Embora no passado as ONG locais e internacionais tenham estado envolvidas na documentação de crimes internacionais, incluindo para o TPIJ e o TPIR, há algo qualitativamente novo no trabalho de intervenientes como a CIJA no domínio da justiça internacional. Reflete uma crescente privatização da justiça criminal internacional e um “afastamento da prática de conduzir investigações criminais internacionais sob os auspícios de instituições públicas”. Dado que a Síria não é membro do Tribunal Penal Internacional (e é uma autocracia fechada) e a China e a Rússia vetaram o encaminhamento da situação pelo Conselho de Segurança para o Tribunal Penal Internacional, a lacuna jurisdicional no sistema de justiça penal internacional deu lugar a esses tipos de crimes nivelaram a “justiça empresarial”. Contudo, a privatização da justiça penal internacional poderá levantar algumas questões de responsabilização. O que é digno de nota é que estes modelos se baseiam na “capacidade local” dentro do Estado autocrático, ou seja, em dissidentes e ONG locais.
A invasão russa em grande escala da Ucrânia desencadeou uma mobilização internacional (ocidental) sem precedentes para investigar e processar crimes de guerra. Um grande número de ONG nacionais e internacionais está agora ocupada a recolher, documentar, investigar e preparar grandes quantidades de dados sobre crimes de guerra para serem processados em vários tribunais, instituições legais e jurisdições. Para além de numerosas organizações internacionais, incluindo o TPI e a Eurojust, e das contribuições dos Estados ocidentais, as ONG nacionais na Ucrânia também estão significativamente envolvidas na documentação dos crimes de guerra russos. A documentação dos crimes de guerra também está a ser disponibilizada à população ucraniana através de crowdsourcing. O Ministério Público ucraniano criou a sua própria página onde os cidadãos podem registar e documentar crimes de guerra.

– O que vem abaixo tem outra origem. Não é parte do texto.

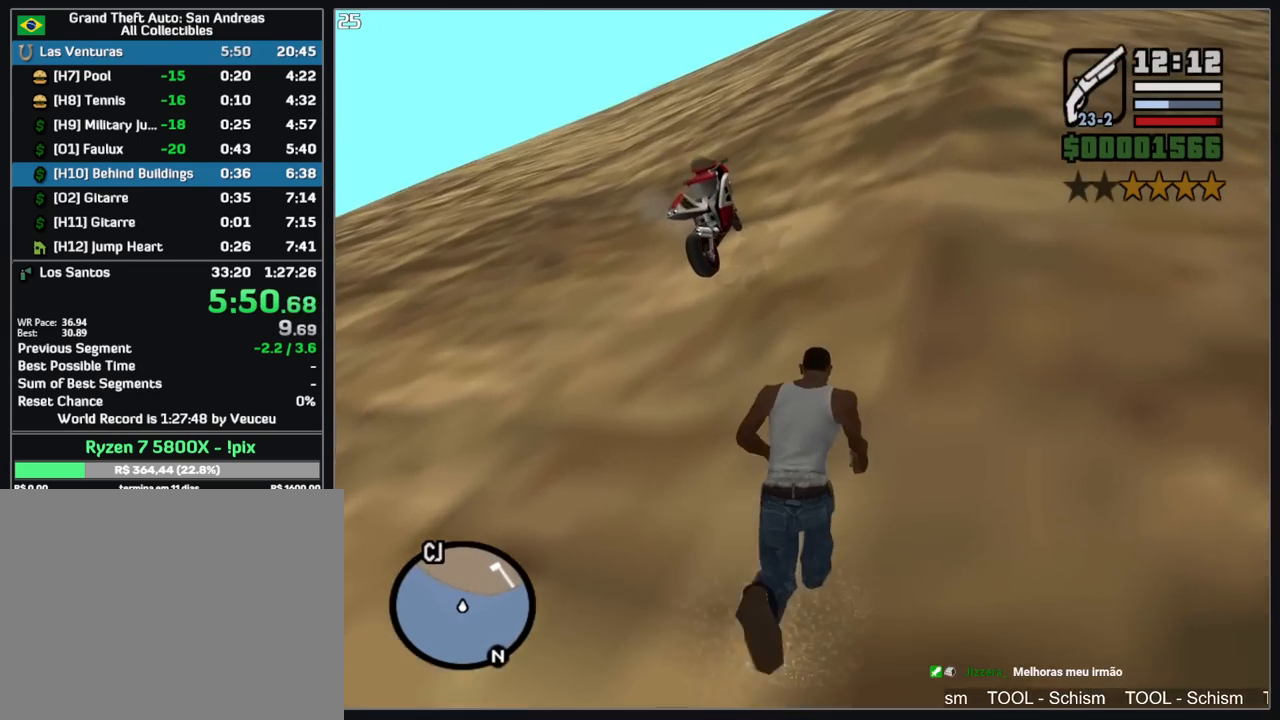
{"keys": [], "mouse": [], "events": [[483, "w", "up"]]}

Esta “democratização” das ONG nacionais e dos intervenientes da sociedade civil envolvidos na documentação de crimes internacionais é facilitada pelas tecnologias digitais e pela disponibilidade de provas digitais, tais como informações de fonte aberta. Embora a utilização de novas tecnologias e a investigação de fonte aberta – particularmente em relação à exclusão digital – continuem a colocar desafios significativos, o seu potencial parece ser particularmente útil para as ONG locais, permitindo-lhes aceder a áreas de difícil acesso e ajudando a combater o Estado narrativas. É importante, no entanto, que as investigações de crowdsourcing dependam da existência de uma infra-estrutura digital avançada, que existe na Ucrânia, mas não é o caso em muitos outros países onde o TPI exerce influência.

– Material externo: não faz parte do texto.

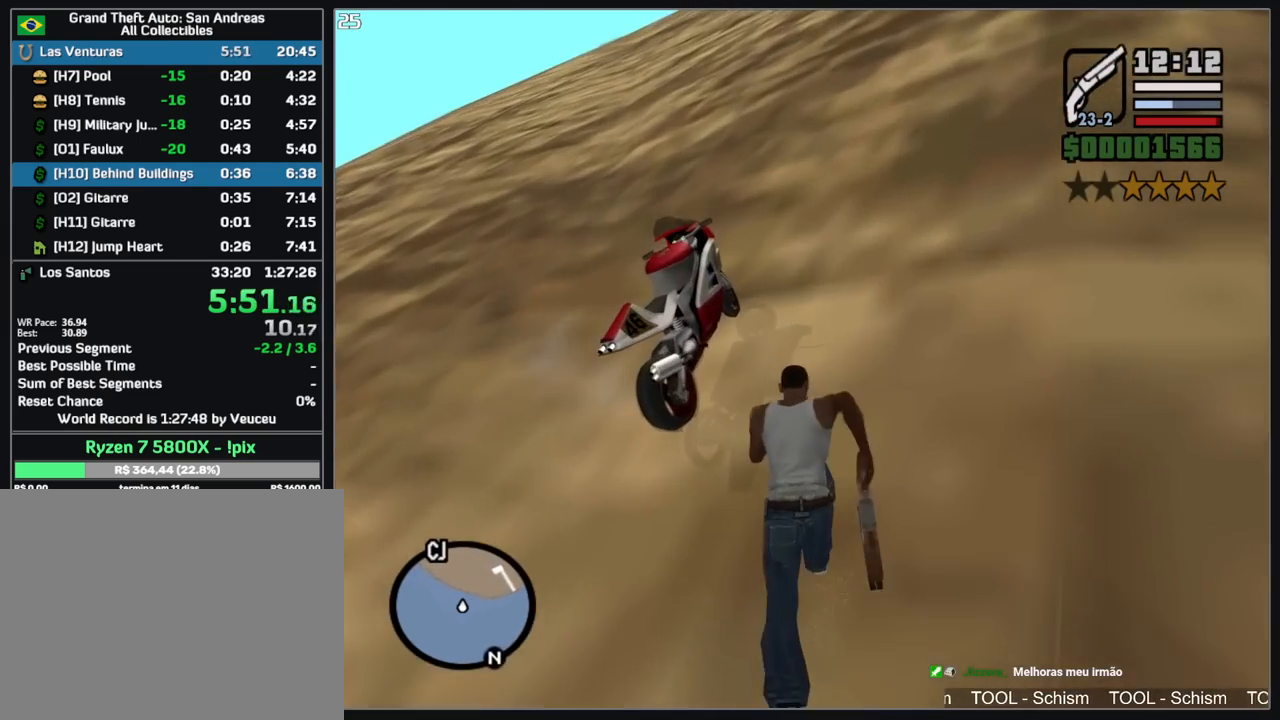
{"keys": [], "mouse": [], "events": []}
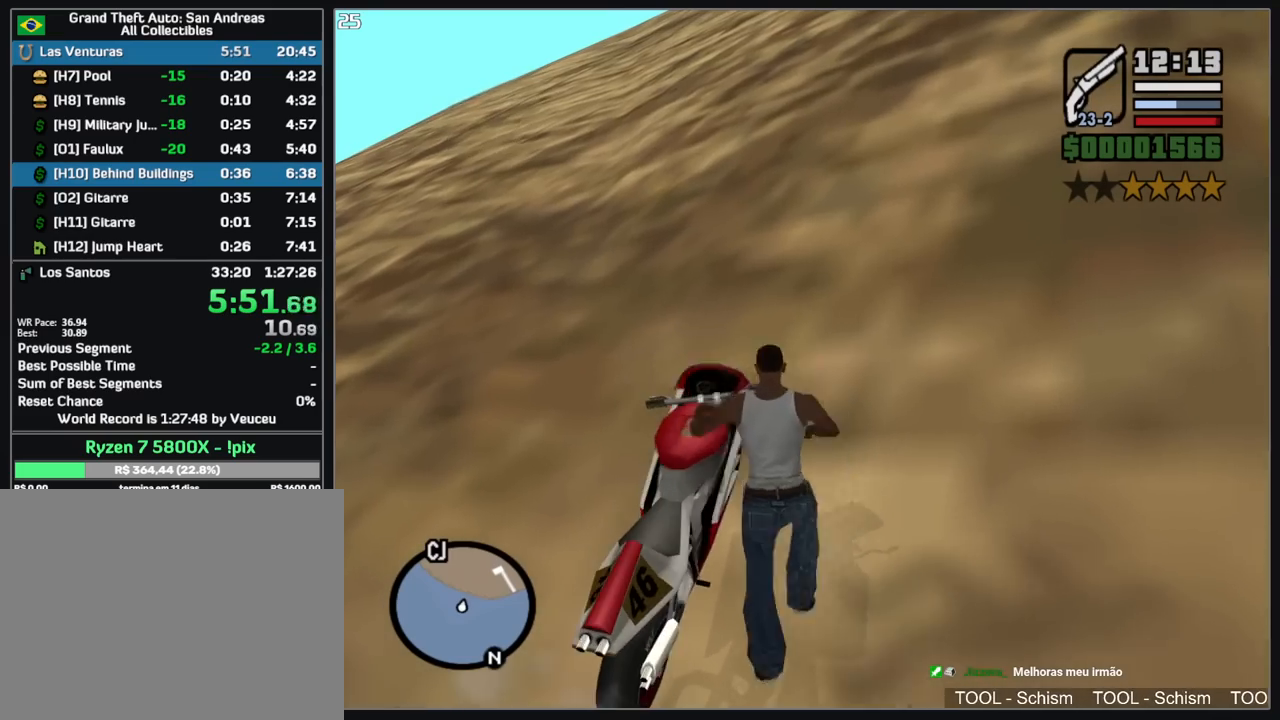
{"keys": ["a", "shift", "w"], "mouse": [], "events": [[317, "a", "down"], [317, "shift", "down"], [317, "w", "down"], [350, "mouse_right", "down"], [467, "mouse_right", "up"]]}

Em suma, o que vemos no contexto da justiça penal internacional é uma indústria privada cada vez mais profissionalizada e transnacional, pronta para recolher provas e preparar casos para acusação, quer sob jurisdição universal ou, se o tempo o permitir, em tribunais penais internacionais. Isto significa que a crescente onda de autocratização em todo o mundo é acompanhada por mudanças importantes nos actores e actividades de cooperação da sociedade civil com o TPI. Estas mudanças observáveis são impulsionadas tanto pelos avanços tecnológicos como, mais importante ainda, pelas oportunidades decorrentes da falta de jurisdição e de cooperação governamental com o TPI. A diversificação do envolvimento da sociedade civil com o TPI e a justiça criminal internacional de forma mais ampla – com organizações de investigação sem fins lucrativos, empresas privadas de tecnologia e ONG locais focadas na documentação e nas investigações em vez da advocacia – requer um escrutínio mais aprofundado – principalmente para o que tudo isso significa. significa para o TPI e para o exercício da justiça penal internacional no sentido mais amplo.
Em primeiro lugar, a diversificação dos intervenientes da sociedade civil no TPI reflecte tendências mais amplas no ecossistema da justiça penal internacional. O TPI foi originalmente concebido pelos seus fundadores como um substituto para instituições judiciais ad hoc que lidavam com situações específicas – durante algum tempo representou o auge da aplicação da lei internacional. Hoje, esta posição elevada na hierarquia da responsabilidade criminal internacional é cada vez mais questionada. a proliferação de instituições de “prestação de contas” ad hoc, localmente específicas e quase judiciais. A “nova geração” de mecanismos de responsabilização da ONU para a Síria, Mianmar e Daesh está mandatada para “recolher, recolher, analisar e preservar provas de crimes internacionais… de acordo com os padrões de justiça criminal e para disponibilizar essas provas para processos nacionais ou internacionais .” fazer” (D’Alessandra et al. 2021).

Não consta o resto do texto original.